## Passage
=== Begin Enclosure ===

Minnesota Says Size Matters When It Comes to Wind Energy Taxation

Note: The article below was first published in Democratic Energy in October 2002.

As part of the 2002 Omnibus Tax Bill, the Minnesota legislature established a new tax system for wind energy equipment. The production-based fee varies by the size of the projects. A large-scale wind energy conversion system (capacity of more than 12 megawatts) would pay 0.12 cents per kilowatt-hour. A medium-scale wind system (capacity between two and 12 megawatts) would pay 0.036 cents per kilowatt-hour. A small-scale wind system (capacity of two megawatts or less) would pay 0.012 cents per kilowatt-hour. Wind energy systems with a capacity of 250 kilowatts or less and small-scale systems owned by a political subdivision would be exempt from the production tax.

This new production-based tax structure for wind energy in Minnesota replaces previous laws that subjected wind energy equipment to a complicated method of valuation and property taxation. The new tax scheme should be better for both wind energy developers and the local tax districts in the path of wind power development (counties, cities, and school districts). The new system is more transparent and will allow tax districts and wind developers to better predict what the revenue stream from the wind projects will be.

Minnesota is home to over 400 MW of wind energy development. A typical 1 MW wind energy turbine will pay about $3,100 in production fees each year.

=== End Enclosure ===

(Stored data entries)

=== Begin Enclosure ===

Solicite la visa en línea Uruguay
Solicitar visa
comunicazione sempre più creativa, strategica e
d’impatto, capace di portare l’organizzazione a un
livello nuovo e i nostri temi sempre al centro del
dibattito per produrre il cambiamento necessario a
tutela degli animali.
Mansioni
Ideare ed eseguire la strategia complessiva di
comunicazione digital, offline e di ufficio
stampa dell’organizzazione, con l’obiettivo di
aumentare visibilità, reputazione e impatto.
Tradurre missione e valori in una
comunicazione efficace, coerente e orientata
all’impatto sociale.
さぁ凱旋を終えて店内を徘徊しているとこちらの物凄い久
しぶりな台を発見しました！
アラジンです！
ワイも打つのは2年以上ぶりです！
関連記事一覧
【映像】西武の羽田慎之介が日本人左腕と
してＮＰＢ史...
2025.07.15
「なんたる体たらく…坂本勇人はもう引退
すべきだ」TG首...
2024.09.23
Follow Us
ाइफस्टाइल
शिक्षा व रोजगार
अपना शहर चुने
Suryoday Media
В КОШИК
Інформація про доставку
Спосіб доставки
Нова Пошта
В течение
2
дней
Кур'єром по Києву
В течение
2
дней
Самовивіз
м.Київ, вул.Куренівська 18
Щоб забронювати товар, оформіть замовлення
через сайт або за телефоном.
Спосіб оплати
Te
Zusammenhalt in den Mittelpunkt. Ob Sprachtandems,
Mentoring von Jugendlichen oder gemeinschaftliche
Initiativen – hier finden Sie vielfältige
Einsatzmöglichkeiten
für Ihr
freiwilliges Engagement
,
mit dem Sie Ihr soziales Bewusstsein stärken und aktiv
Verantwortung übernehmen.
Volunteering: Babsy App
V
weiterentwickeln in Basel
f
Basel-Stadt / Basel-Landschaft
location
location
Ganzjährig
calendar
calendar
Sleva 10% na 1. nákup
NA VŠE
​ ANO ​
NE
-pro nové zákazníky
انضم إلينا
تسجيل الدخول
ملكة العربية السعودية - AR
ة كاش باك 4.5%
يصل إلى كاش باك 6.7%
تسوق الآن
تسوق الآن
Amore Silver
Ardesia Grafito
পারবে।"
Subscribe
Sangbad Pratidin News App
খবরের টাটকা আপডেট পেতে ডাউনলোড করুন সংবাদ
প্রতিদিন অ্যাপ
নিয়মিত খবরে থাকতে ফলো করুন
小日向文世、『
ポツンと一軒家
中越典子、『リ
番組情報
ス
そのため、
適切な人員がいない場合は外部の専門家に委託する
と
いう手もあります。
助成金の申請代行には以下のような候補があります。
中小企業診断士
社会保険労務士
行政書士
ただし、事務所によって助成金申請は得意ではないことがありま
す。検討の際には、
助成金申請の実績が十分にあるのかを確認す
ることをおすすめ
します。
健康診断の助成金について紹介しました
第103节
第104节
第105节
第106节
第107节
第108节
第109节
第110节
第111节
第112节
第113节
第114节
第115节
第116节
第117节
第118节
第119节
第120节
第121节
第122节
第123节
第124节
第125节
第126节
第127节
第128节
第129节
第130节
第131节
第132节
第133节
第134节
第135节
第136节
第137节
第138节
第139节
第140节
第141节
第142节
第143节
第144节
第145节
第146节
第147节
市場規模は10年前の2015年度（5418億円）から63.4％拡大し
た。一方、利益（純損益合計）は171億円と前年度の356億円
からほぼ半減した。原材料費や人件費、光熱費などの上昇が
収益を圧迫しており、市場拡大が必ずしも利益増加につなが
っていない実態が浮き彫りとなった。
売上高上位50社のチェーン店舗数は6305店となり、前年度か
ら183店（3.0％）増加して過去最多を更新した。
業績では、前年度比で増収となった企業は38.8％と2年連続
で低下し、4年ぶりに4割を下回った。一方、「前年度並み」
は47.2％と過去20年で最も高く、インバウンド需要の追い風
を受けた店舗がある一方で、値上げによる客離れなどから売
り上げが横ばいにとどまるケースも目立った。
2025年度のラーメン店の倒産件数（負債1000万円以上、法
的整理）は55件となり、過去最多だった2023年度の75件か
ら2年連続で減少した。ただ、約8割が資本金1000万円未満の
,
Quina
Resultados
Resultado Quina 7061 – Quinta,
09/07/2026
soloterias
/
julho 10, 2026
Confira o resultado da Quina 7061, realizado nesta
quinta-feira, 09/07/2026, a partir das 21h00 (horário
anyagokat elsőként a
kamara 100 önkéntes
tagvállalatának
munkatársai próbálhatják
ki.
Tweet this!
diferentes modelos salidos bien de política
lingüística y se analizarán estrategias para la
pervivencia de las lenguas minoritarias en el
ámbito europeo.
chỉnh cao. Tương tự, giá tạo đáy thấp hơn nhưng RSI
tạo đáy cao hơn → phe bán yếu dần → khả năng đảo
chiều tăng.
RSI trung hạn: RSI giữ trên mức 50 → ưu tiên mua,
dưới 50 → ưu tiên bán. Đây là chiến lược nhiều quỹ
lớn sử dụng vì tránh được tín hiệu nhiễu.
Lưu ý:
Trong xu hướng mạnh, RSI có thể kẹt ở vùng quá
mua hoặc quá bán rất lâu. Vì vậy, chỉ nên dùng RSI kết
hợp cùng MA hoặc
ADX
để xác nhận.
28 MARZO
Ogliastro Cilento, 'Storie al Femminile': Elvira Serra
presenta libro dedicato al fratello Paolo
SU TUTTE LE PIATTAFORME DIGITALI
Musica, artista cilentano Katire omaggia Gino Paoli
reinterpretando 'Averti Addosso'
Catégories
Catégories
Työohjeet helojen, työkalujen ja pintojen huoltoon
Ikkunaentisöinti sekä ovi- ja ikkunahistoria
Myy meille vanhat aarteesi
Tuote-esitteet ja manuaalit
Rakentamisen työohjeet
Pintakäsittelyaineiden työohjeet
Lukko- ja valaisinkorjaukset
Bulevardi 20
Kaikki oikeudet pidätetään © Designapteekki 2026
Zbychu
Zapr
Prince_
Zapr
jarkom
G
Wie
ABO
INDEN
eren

=== End Enclosure ===

## Task set
1 - Reproduce the wind energy tax article above, between "This new production-based" and "projects will be.", inclusive.
2 - Translate this sentence from the wind energy tax article into Spanish: "The production-based fee varies by the size of the projects."

## Results for the exercise
1 -
This new production-based tax structure for wind energy in Minnesota replaces previous laws that subjected wind energy equipment to a complicated method of valuation and property taxation. The new tax scheme should be better for both wind energy developers and the local tax districts in the path of wind power development (counties, cities, and school districts). The new system is more transparent and will allow tax districts and wind developers to better predict what the revenue stream from the wind projects will be.

2 - La tarifa basada en la producción varía según el tamaño de los proyectos.